Nagoya Aquarium Begins Joint Study on Sea Turtle Migration

Courtesy of the Port of Nagoya Public Aquarium / Jiji Press
Research team members stick a transmitter on a turtle in Nagoya on June 20.

NAGOYA (Jiji Press) — An aquarium in Nagoya has begun a joint study with foreign research institutions to uncover the mechanism behind the migration of loggerhead sea turtles in the Pacific Ocean.

Little is known about the exact route and mechanism of the endangered loggerhead’s migration from the coast of Japan, where the turtles hatch, to the west coast of North America.

In the project, 100 satellite-tagged juvenile loggerheads will be released into the ocean over four years. The first batch of 25 turtles, which were around the age of 2 years, was released into waters north of Hawaii last month.

It is the second time for the Port of Nagoya Public Aquarium to take part in a loggerhead migration tracking study. Previously, it released some 230 juvenile loggerheads from the coast of Japan and other locations as part of a project conducted from 1997 to 2013.

Most of the turtles traveled to the central North Pacific Ocean on the Kuroshio Current flowing along Japan’s east coast, but only six were confirmed to have reached the west coast of North America, due partly to the limited battery life of transmitters, which lasted for only about a year.

The project gave no clue as to why so many loggerheads live near the North American west coast, where nesting grounds have not been found.

Subsequent research has led to the theory that loggerheads migrate across the Pacific to the west coast when the El Nino phenomenon, in which the sea temperature rises near the equator, is observed. The six turtles were found to have arrived in the west coast in the years that saw the phenomenon.
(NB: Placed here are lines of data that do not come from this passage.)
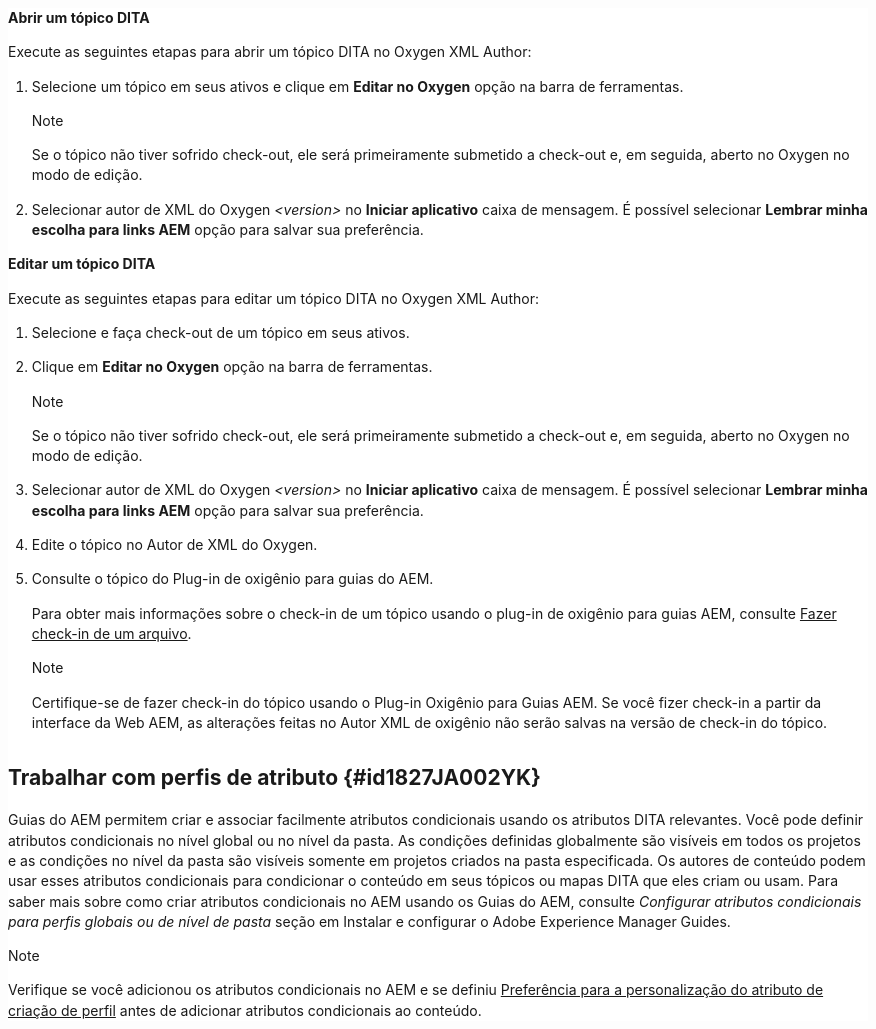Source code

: **Abrir um tópico DITA**

Execute as seguintes etapas para abrir um tópico DITA no Oxygen XML Author:

1. Selecione um tópico em seus ativos e clique em **Editar no Oxygen** opção na barra de ferramentas.

   >[!NOTE]
   >
   >Se o tópico não tiver sofrido check-out, ele será primeiramente submetido a check-out e, em seguida, aberto no Oxygen no modo de edição.

1. Selecionar autor de XML do Oxygen *&lt;version>* no **Iniciar aplicativo** caixa de mensagem. É possível selecionar **Lembrar minha escolha para links AEM** opção para salvar sua preferência.

**Editar um tópico DITA**

Execute as seguintes etapas para editar um tópico DITA no Oxygen XML Author:

1. Selecione e faça check-out de um tópico em seus ativos.
1. Clique em **Editar no Oxygen** opção na barra de ferramentas.

   >[!NOTE]
   >
   >Se o tópico não tiver sofrido check-out, ele será primeiramente submetido a check-out e, em seguida, aberto no Oxygen no modo de edição.

1. Selecionar autor de XML do Oxygen *&lt;version>* no **Iniciar aplicativo** caixa de mensagem. É possível selecionar **Lembrar minha escolha para links AEM** opção para salvar sua preferência.
1. Edite o tópico no Autor de XML do Oxygen.
1. Consulte o tópico do Plug-in de oxigênio para guias do AEM.

   Para obter mais informações sobre o check-in de um tópico usando o plug-in de oxigênio para guias AEM, consulte [Fazer check-in de um arquivo](#id182CF0J0FHS).

   >[!NOTE]
   >
   >Certifique-se de fazer check-in do tópico usando o Plug-in Oxigênio para Guias AEM. Se você fizer check-in a partir da interface da Web AEM, as alterações feitas no Autor XML de oxigênio não serão salvas na versão de check-in do tópico.


## Trabalhar com perfis de atributo {#id1827JA002YK}

Guias do AEM permitem criar e associar facilmente atributos condicionais usando os atributos DITA relevantes. Você pode definir atributos condicionais no nível global ou no nível da pasta. As condições definidas globalmente são visíveis em todos os projetos e as condições no nível da pasta são visíveis somente em projetos criados na pasta especificada. Os autores de conteúdo podem usar esses atributos condicionais para condicionar o conteúdo em seus tópicos ou mapas DITA que eles criam ou usam. Para saber mais sobre como criar atributos condicionais no AEM usando os Guias do AEM, consulte *Configurar atributos condicionais para perfis globais ou de nível de pasta* seção em Instalar e configurar o Adobe Experience Manager Guides.

>[!NOTE]
>
>Verifique se você adicionou os atributos condicionais no AEM e se definiu [Preferência para a personalização do atributo de criação de perfil](#id1827K0D0OHT) antes de adicionar atributos condicionais ao conteúdo.
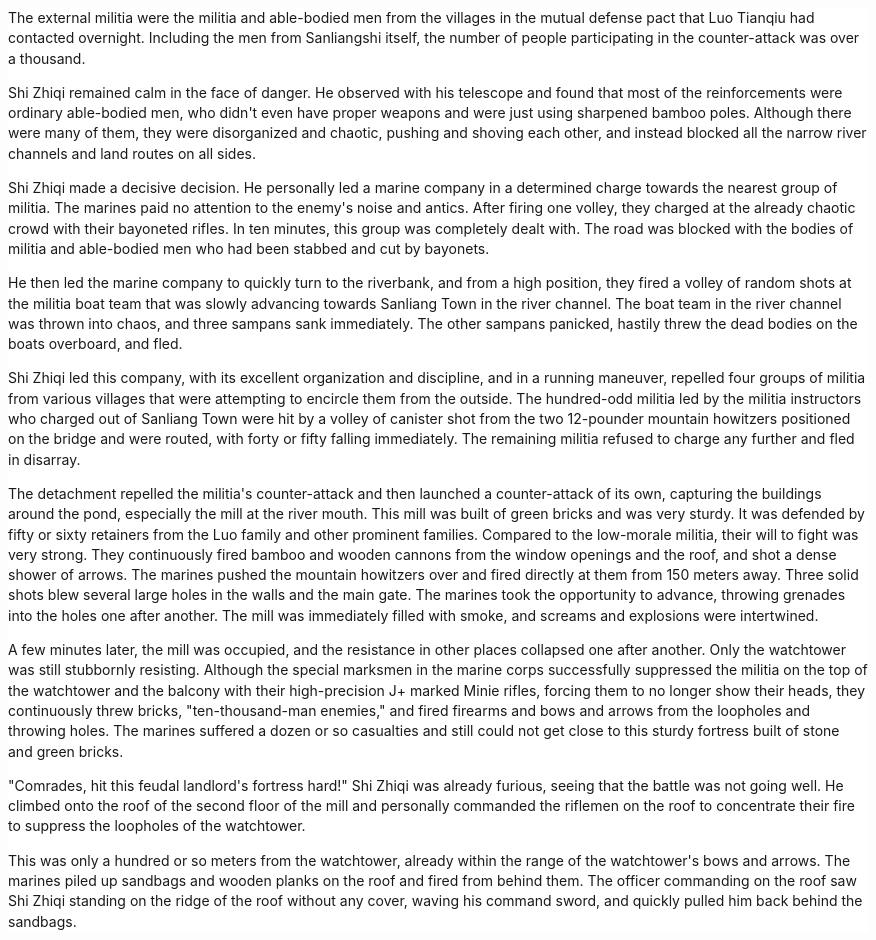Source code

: The external militia were the militia and able-bodied men from the villages in the mutual defense pact that Luo Tianqiu had contacted overnight. Including the men from Sanliangshi itself, the number of people participating in the counter-attack was over a thousand.

Shi Zhiqi remained calm in the face of danger. He observed with his telescope and found that most of the reinforcements were ordinary able-bodied men, who didn't even have proper weapons and were just using sharpened bamboo poles. Although there were many of them, they were disorganized and chaotic, pushing and shoving each other, and instead blocked all the narrow river channels and land routes on all sides.

Shi Zhiqi made a decisive decision. He personally led a marine company in a determined charge towards the nearest group of militia. The marines paid no attention to the enemy's noise and antics. After firing one volley, they charged at the already chaotic crowd with their bayoneted rifles. In ten minutes, this group was completely dealt with. The road was blocked with the bodies of militia and able-bodied men who had been stabbed and cut by bayonets.

He then led the marine company to quickly turn to the riverbank, and from a high position, they fired a volley of random shots at the militia boat team that was slowly advancing towards Sanliang Town in the river channel. The boat team in the river channel was thrown into chaos, and three sampans sank immediately. The other sampans panicked, hastily threw the dead bodies on the boats overboard, and fled.

Shi Zhiqi led this company, with its excellent organization and discipline, and in a running maneuver, repelled four groups of militia from various villages that were attempting to encircle them from the outside. The hundred-odd militia led by the militia instructors who charged out of Sanliang Town were hit by a volley of canister shot from the two 12-pounder mountain howitzers positioned on the bridge and were routed, with forty or fifty falling immediately. The remaining militia refused to charge any further and fled in disarray.

The detachment repelled the militia's counter-attack and then launched a counter-attack of its own, capturing the buildings around the pond, especially the mill at the river mouth. This mill was built of green bricks and was very sturdy. It was defended by fifty or sixty retainers from the Luo family and other prominent families. Compared to the low-morale militia, their will to fight was very strong. They continuously fired bamboo and wooden cannons from the window openings and the roof, and shot a dense shower of arrows. The marines pushed the mountain howitzers over and fired directly at them from 150 meters away. Three solid shots blew several large holes in the walls and the main gate. The marines took the opportunity to advance, throwing grenades into the holes one after another. The mill was immediately filled with smoke, and screams and explosions were intertwined.

A few minutes later, the mill was occupied, and the resistance in other places collapsed one after another. Only the watchtower was still stubbornly resisting. Although the special marksmen in the marine corps successfully suppressed the militia on the top of the watchtower and the balcony with their high-precision J+ marked Minie rifles, forcing them to no longer show their heads, they continuously threw bricks, "ten-thousand-man enemies," and fired firearms and bows and arrows from the loopholes and throwing holes. The marines suffered a dozen or so casualties and still could not get close to this sturdy fortress built of stone and green bricks.

"Comrades, hit this feudal landlord's fortress hard!" Shi Zhiqi was already furious, seeing that the battle was not going well. He climbed onto the roof of the second floor of the mill and personally commanded the riflemen on the roof to concentrate their fire to suppress the loopholes of the watchtower.

This was only a hundred or so meters from the watchtower, already within the range of the watchtower's bows and arrows. The marines piled up sandbags and wooden planks on the roof and fired from behind them. The officer commanding on the roof saw Shi Zhiqi standing on the ridge of the roof without any cover, waving his command sword, and quickly pulled him back behind the sandbags.

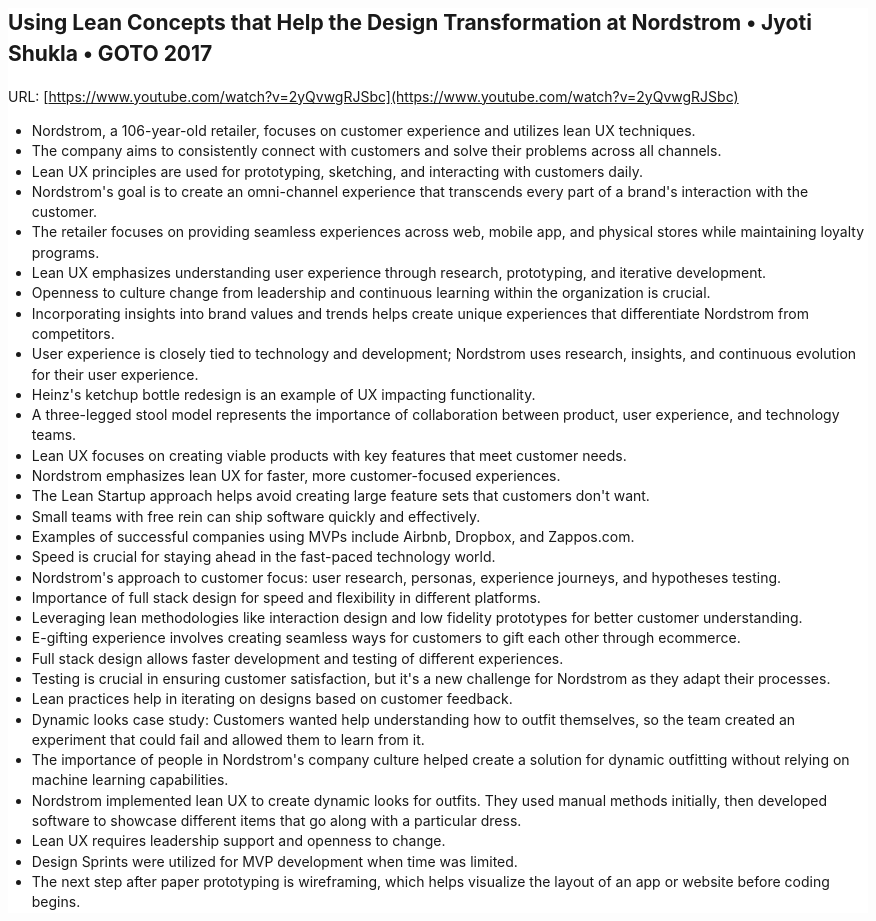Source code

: 
## Using Lean Concepts that Help the Design Transformation at Nordstrom • Jyoti Shukla • GOTO 2017

URL: [https://www.youtube.com/watch?v=2yQvwgRJSbc](https://www.youtube.com/watch?v=2yQvwgRJSbc)

 - Nordstrom, a 106-year-old retailer, focuses on customer experience and utilizes lean UX techniques.
- The company aims to consistently connect with customers and solve their problems across all channels.
- Lean UX principles are used for prototyping, sketching, and interacting with customers daily.
- Nordstrom's goal is to create an omni-channel experience that transcends every part of a brand's interaction with the customer.
- The retailer focuses on providing seamless experiences across web, mobile app, and physical stores while maintaining loyalty programs.
- Lean UX emphasizes understanding user experience through research, prototyping, and iterative development.
- Openness to culture change from leadership and continuous learning within the organization is crucial.
- Incorporating insights into brand values and trends helps create unique experiences that differentiate Nordstrom from competitors.
- User experience is closely tied to technology and development; Nordstrom uses research, insights, and continuous evolution for their user experience.
- Heinz's ketchup bottle redesign is an example of UX impacting functionality.
- A three-legged stool model represents the importance of collaboration between product, user experience, and technology teams.
- Lean UX focuses on creating viable products with key features that meet customer needs.
- Nordstrom emphasizes lean UX for faster, more customer-focused experiences.
- The Lean Startup approach helps avoid creating large feature sets that customers don't want.
- Small teams with free rein can ship software quickly and effectively.
- Examples of successful companies using MVPs include Airbnb, Dropbox, and Zappos.com.
- Speed is crucial for staying ahead in the fast-paced technology world.
- Nordstrom's approach to customer focus: user research, personas, experience journeys, and hypotheses testing.
- Importance of full stack design for speed and flexibility in different platforms.
- Leveraging lean methodologies like interaction design and low fidelity prototypes for better customer understanding.
- E-gifting experience involves creating seamless ways for customers to gift each other through ecommerce.
- Full stack design allows faster development and testing of different experiences.
- Testing is crucial in ensuring customer satisfaction, but it's a new challenge for Nordstrom as they adapt their processes.
- Lean practices help in iterating on designs based on customer feedback.
- Dynamic looks case study: Customers wanted help understanding how to outfit themselves, so the team created an experiment that could fail and allowed them to learn from it.
- The importance of people in Nordstrom's company culture helped create a solution for dynamic outfitting without relying on machine learning capabilities.
- Nordstrom implemented lean UX to create dynamic looks for outfits. They used manual methods initially, then developed software to showcase different items that go along with a particular dress.
- Lean UX requires leadership support and openness to change.
- Design Sprints were utilized for MVP development when time was limited.
- The next step after paper prototyping is wireframing, which helps visualize the layout of an app or website before coding begins.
Researchers began the new tracking study last month to test the hypothesis that a “corridor” opens up when sea water temperatures rise.

They plan to release 25 turtles every year for four years from the eastern end of the central North Pacific, where many turtles were found to have stayed in the last study, to check the relationship between their movements and seawater temperatures.

The locations of all released turtles can be observed in real time on the website Loggerhead STRETCH.

El Nino has been observed this year since spring, meaning that the 25 turtles released last month will arrive on the North American west coast sometime around next January if the hypothesis is correct.

“We don’t know how climate change affects living creatures,” said Masanori Kurita, director of the aquarium. “Uncovering the biology of loggerheads will lead to future conservation efforts.”